WoW is one of those games that captures your imagination and draws you in again and again. Even many of the people who quit WoW don't stop reading or thinking about it. It lasts in the imagination long after you've let it go.
Gaston at Not Addicted has noticed this too. In order to find out why, he compares WoW with some of its predecessors in the MMO genre. Reading through his descriptions of these other games, I wondered what in the world were their designers thinking putting in features that just kept people out instead of drawing them in. Long waiting times between battles? Impossibly long leveling grinds? A mapless terrain with no means of quick travel? It shouldn't take a brilliant game designer to figure out that these would not be popular features.
Blizzard has certainly improved on things a bit. But what really makes for the difference? Gaston says that the reason we keep coming back to WoW is because of "instant gratification." "Most people," he says, "can get a WoW fix in just a couple of hours and usually have some small reward to show for their minimal efforts. Factor in an extremely lax death penalty and you have a slap-happy lollercoaster ride that dishes out free levels like bank lollipops."
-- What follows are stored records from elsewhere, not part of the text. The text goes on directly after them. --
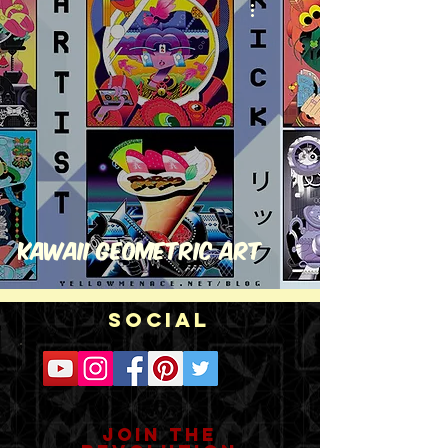
Kawaii Geometric Art
Social
Join the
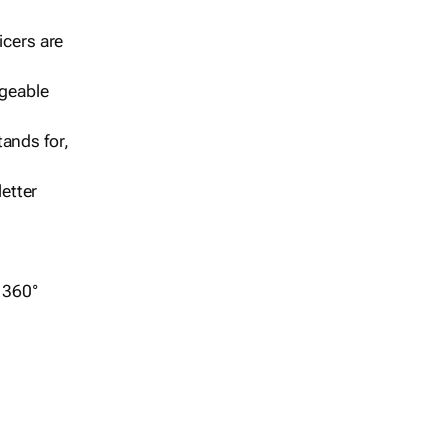
icers are
geable
ands for,
etter
r 360°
Perhaps he's just saying this in comparison to the other games, but I think there's something more in WoW. There's a real sense of story and progress, with dynamic changes and climactic achievements that draw you in and never let you go. For me, WoW is something like a favorite story (like Lord of the Rings) a favorite challenge (like chess) and a favorite coffee house (a space to sit down and spend time with friends) all in one. I certainly don't think of it as a "fix" I can get in just a couple hours.
But who knows? Maybe WoW is just the first game of its sort to come along without glaring design flaws built right in from the beginning?